Mais de l'idée à la réalisation, j'imagine que ça n'a pas été toujours facile de monter un orchestre et puis de se frayer un chemin...
C'est vrai que maintenant, j'en parle facilement parce que ça fait 20 ans, mais en effet, au début ce n’était pas simple. Je me suis appuyé sur des amis, ma soeur jumelle, de jeunes musiciens avec qui j'avais fait mes études. Et puis ce qui m'avait beaucoup interrogé à l'époque, alors que j’enseignais à Paris et à Stains, je rencontrais des jeunes qui étaient tous passionnés par la musique, mais avec des vies radicalement différentes. Les jeunes de Paris ne sortaient pas de leur arrondissement et les jeunes de Stains ne sortaient pas beaucoup non plus de leur ville. Je me suis dit pourquoi ne pas créer un orchestre qui serait aussi un lieu de rencontre pour ces jeunes qui ne se serait pas forcément rencontrés dans d'autres circonstances, pour qu'ils puissent partager une passion commune : celle de l'orchestre et de la musique, aux cotés des amis musiciens. Et c'est vrai qu'au départ, c'était un orchestre où il y avait à la fois des jeunes étudiants et des musiciens professionnels. En même temps, je trouvais important aussi que des concerts avec des musiciens professionnels puissent aussi se tenir dans une ville comme Stains, qu'on ne soit pas forcément toujours obligé d'aller à la salle Pleyel pour des concerts de grande qualité, d'autant plus que la ville venait de construire un conservatoire avec un nouvel auditorium.

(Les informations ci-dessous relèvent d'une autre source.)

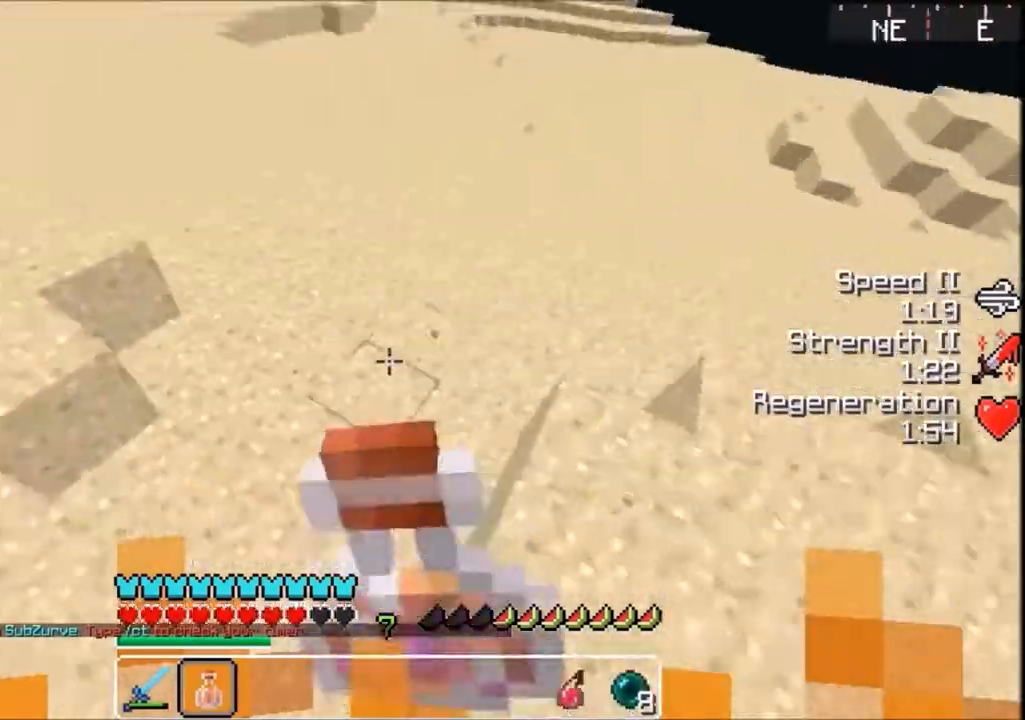
{"keys": ["a", "s"], "events": [[434, "a", "down"]]}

Pour être en cohérence avec mon discours, je souhaitais que l’orchestre Divertimento soit vraiment un orchestre professionnel et en 2004 j’y ai associé les musiciens professionnels et certains professeurs, avec des concerts à Stains et dans d’autres villes du département, et parallèlement j'ai créé l'Académie pour continuer à suivre les jeunes musiciens et à faire vivre leur rencontre avec les musiciens professionnels. Mais monter un projet artistique, c’est réunir les conditions logistiques et financières, aller taper aux portes du département, de la région, du ministère de la Culture, des fondations pour aller chercher de l'argent. Ça a été très intéressant, très enthousiasmant, mais je me suis aussi retrouvée confrontée à des réalités compliquées, parce que même si aujourd'hui, on parle beaucoup d'accès à la culture pour tous, à l'époque, c'était un discours qui n'était pas évident à tenir.
Sous prétexte que c'était en Seine-Saint-Denis, on me répondait que c'était plus un travail socioculturel, et soit on ne me donnait pas de financement, soit on me disait que ça n’intéressait pas les populations. Et donc, je n'avais pas forcément beaucoup de moyens. Mais grâce aux gens qui m'ont fait confiance, ça a pris forme, et c'est en gardant le cap, en restant ferme sur ma position, c'est à dire de défendre cette place de la musique classique en allant dans les écoles, dans les centres sociaux, les maisons de quartier, les lieux culturels qu'on a pu montrer qu'il y a un public et qu'on pouvait avoir de la diversité sociale, culturelle et intergénérationnelle tout en gardant l'excellence. Et malgré le fait qu'à partir de 2010, l'orchestre Divertimento a basculé dans une autre période où on a eu beaucoup de concerts dans des salles importantes, il y a toujours ce souci d'arriver à le faire exister financièrement, une problématique qui est importante et avec laquelle je ne suis pas forcément encore la plus sereine. Parce qu'il faut arriver à convaincre encore les institutionnels, ça reste un orchestre indépendant qui n'a pas forcément beaucoup de moyens qui viennent de l'Etat. Encore aujourd'hui, il y a encore ce combat à mener pour dire que même si on parle d'excellence, la musique classique peut être populaire dans le sens beau du terme et qu'on peut la jouer partout.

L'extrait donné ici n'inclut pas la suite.